# SE Bridge Exaam



## Chillhaus_SE (Feb 18, 2017)

I am taking the SE bridge exam in a few weeks and I am a little worried about the afternoon portion. I feel confident for the Steel/Concrete superstructure questions but am worried about the "other bridge design topic" question.

How other is "other"? I see on the NCEES practice exam, the other question was about loads. Has anyone been caught off guard by something random like a culvert design or something of that sort?


----------



## David Connor SE (Feb 20, 2017)

Chillhaus,

I did the buildings exam so I'm by no means an expert on what the bridge afternoon section will have. But the short answer would be anything that AASHTO covers, so yes, you may have a culvert, barrier, something with wood, etc. Given the shear volume of the AASHTO code (and all of the codes really) there is almost no way to study and do practice problems for every possible question that could be asked. However, knowing the layout of the code and being familiar with the subjects that are covered is paramount.
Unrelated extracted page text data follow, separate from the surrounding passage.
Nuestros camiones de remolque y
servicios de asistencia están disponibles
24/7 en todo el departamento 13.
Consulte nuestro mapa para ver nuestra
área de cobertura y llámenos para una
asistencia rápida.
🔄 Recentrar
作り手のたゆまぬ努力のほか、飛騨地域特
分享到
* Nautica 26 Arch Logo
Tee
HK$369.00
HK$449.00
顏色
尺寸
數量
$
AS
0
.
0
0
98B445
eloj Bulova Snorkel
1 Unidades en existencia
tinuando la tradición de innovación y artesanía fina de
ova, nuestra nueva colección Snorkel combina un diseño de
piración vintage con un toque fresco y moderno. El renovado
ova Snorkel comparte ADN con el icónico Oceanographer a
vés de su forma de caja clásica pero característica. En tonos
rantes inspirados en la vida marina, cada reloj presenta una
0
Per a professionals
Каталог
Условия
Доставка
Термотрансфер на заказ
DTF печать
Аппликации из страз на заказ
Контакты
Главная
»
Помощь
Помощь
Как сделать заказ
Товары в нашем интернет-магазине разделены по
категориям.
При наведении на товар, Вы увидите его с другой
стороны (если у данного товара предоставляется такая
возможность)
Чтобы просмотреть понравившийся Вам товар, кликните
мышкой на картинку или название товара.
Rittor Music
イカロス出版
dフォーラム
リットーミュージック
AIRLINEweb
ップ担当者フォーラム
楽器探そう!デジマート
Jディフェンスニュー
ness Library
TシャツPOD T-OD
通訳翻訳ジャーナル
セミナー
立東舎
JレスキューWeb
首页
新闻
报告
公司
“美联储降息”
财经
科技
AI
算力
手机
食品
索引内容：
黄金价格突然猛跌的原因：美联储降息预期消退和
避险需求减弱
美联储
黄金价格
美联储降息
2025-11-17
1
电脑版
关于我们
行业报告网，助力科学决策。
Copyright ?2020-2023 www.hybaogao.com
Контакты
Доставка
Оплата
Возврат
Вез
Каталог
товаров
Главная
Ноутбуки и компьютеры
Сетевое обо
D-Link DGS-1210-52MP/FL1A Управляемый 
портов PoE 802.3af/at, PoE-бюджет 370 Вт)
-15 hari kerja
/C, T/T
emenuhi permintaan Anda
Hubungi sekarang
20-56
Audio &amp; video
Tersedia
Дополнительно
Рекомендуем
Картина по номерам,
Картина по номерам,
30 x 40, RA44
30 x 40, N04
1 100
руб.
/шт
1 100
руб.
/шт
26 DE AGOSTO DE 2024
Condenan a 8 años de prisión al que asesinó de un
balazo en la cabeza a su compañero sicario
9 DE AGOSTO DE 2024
Also, on the multiple choice portion of the test, don't be surprised if there are a few problems that you will need to answer "on the fly."  Meaning, it is something you didn't necessarily study and you will need to figure out how to solve it by finding the correct part of the code and figuring out how to apply it, right then and there.  

Good Luck!


----------



## David Connor SE (Feb 20, 2017)

Also, FYI, per the NCEES exam guidelines anyone who takes the test is not supposed to "ever" talk about what was on the test, so you probably won't have someone reply with specifics on what they saw in the past.


----------



## Mithrandir918 (Feb 27, 2017)

Culverts are fair game, and so are retaining walls / abutments I studied both.  Look at WISDOT bridge manual for good examples


----------



## bassplayer45 (Feb 28, 2017)

The other has been fair game over the year. I know when i took Vertical, i saw the same type of abutment / retaining wall problem twice (without going into too much detail for NCEES watch dogs), almost identical, but asking 2 very different things. I have heard people seeing culverts, but only one person mentioned that type of problem to me. All i can say about these types, is simplify them as much as you can. My problems were very reasonable and involved something that appeared complicated, but once you broke it down, it was a simple reinforced concrete problem.


----------



## Chillhaus_SE (Mar 3, 2017)

Thanks guys!


----------



## OHBridgeGuy (Mar 12, 2017)

Agree on the not making a specific comment regarding the exam per NCEES, but in general it will follow the test syllabus pretty closely.  Don't be surprised if they try to complicate things slightly or catch you on a minimum or general provision governing.  The loads one was the most difficult/time consuming for me because they can add complications and just keeping track of numbers and variables in a limited time can be tough.


----------



## Chillhaus_SE (Mar 22, 2017)

OHBridgeGuy said:


> Agree on the not making a specific comment regarding the exam per NCEES, but in general it will follow the test syllabus pretty closely.  Don't be surprised if they try to complicate things slightly or catch you on a minimum or general provision governing.  The loads one was the most difficult/time consuming for me because they can add complications and just keeping track of numbers and variables in a limited time can be tough.


OHBridgeGuy, by loads question do you mean like the second  question on the NCEES practice exam?


----------



## OHBridgeGuy (Mar 22, 2017)

Probably more like the problem 903, in the syllabus they refer to it as General Analysis


----------